**PROBLEM STATEMENT**. Tell how many lines of the data include the word "team". Nothing but the number belongs in the answer.

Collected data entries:
□ □ □ □ □
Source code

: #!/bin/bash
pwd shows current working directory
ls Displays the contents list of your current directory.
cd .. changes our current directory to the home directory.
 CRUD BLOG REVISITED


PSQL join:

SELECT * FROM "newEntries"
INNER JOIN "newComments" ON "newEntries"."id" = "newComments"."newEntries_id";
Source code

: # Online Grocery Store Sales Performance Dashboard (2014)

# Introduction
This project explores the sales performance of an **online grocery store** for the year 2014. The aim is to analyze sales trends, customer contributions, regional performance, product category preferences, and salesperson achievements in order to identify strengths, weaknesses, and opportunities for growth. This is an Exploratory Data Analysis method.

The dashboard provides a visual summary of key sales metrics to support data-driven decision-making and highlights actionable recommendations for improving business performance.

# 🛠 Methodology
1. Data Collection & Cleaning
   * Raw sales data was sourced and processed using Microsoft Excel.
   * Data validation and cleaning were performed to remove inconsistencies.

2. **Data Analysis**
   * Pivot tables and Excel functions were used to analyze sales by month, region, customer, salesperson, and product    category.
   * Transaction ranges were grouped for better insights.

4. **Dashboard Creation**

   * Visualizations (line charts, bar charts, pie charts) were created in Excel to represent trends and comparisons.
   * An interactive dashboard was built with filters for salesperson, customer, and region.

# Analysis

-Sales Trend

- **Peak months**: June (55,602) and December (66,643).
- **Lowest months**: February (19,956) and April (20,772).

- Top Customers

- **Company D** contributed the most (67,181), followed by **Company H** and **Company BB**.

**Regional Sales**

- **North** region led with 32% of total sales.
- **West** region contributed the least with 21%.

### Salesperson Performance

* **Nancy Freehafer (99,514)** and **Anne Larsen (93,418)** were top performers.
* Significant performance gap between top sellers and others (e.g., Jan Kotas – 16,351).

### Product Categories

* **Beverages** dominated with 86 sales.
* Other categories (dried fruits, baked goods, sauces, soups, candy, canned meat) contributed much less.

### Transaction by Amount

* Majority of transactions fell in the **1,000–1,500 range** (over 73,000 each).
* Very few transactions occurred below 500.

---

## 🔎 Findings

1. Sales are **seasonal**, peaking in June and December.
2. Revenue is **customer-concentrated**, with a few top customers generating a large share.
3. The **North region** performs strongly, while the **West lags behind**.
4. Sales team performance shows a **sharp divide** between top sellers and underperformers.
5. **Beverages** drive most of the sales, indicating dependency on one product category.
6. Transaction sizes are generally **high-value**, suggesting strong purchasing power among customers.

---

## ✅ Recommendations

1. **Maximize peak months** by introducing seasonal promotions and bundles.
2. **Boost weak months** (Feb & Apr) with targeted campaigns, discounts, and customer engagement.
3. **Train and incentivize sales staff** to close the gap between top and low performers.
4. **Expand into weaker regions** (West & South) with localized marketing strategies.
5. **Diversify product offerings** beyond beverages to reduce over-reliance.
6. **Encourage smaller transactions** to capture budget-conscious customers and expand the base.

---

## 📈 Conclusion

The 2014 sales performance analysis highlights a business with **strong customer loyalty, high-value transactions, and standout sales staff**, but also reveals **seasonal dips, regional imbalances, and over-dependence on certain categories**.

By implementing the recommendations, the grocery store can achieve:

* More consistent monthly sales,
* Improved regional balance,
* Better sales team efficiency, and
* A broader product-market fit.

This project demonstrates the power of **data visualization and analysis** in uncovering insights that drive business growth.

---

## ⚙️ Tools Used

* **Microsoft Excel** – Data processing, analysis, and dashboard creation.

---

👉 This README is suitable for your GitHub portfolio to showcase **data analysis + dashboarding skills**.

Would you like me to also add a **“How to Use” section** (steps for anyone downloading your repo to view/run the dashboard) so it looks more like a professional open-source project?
□ □ □ □ □
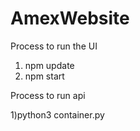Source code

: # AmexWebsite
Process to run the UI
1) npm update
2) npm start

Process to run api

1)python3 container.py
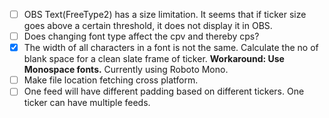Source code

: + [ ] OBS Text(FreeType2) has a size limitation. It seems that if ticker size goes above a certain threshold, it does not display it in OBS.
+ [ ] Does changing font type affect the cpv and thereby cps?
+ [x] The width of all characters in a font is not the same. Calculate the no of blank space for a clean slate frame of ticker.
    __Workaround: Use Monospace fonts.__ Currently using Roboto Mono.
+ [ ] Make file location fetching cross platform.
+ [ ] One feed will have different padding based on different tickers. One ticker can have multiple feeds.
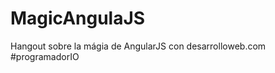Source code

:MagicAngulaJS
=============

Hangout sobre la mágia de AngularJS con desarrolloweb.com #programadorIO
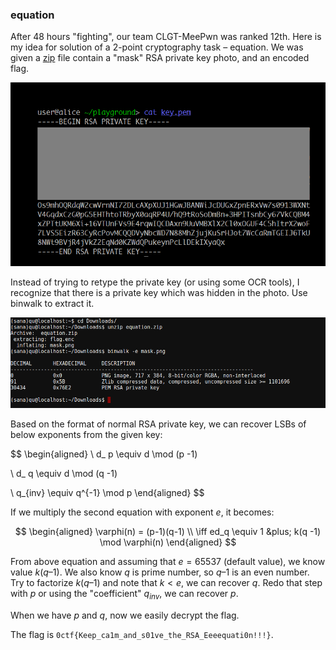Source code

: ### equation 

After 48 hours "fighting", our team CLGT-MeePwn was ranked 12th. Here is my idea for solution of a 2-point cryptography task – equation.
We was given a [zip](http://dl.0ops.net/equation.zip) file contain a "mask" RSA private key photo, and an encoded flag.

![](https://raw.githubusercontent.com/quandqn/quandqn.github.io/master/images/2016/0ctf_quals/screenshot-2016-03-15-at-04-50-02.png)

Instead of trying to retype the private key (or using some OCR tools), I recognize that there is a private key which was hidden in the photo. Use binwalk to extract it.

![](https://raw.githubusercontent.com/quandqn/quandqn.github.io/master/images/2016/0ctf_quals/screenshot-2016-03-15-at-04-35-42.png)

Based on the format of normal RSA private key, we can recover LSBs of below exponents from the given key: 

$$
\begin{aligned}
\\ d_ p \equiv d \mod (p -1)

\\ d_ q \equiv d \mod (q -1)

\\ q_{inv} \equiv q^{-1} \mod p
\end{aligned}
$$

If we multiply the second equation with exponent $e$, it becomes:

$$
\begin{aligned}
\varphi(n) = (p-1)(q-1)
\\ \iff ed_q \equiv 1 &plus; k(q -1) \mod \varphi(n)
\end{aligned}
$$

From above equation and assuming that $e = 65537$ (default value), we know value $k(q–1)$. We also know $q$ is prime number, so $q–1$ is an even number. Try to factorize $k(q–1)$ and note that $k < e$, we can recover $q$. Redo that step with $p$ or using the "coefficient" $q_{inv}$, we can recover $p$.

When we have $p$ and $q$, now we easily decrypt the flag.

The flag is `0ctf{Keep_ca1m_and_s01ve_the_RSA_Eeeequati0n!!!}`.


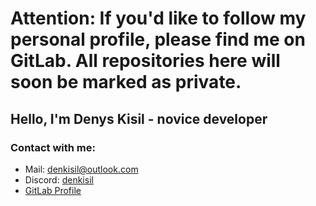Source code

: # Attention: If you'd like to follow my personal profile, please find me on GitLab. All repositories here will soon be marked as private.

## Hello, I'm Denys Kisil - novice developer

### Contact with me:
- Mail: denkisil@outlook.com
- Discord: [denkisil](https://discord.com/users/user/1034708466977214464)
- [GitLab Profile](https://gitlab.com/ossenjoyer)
□ □ □ □ □
**RESPONSE BELOW**. 3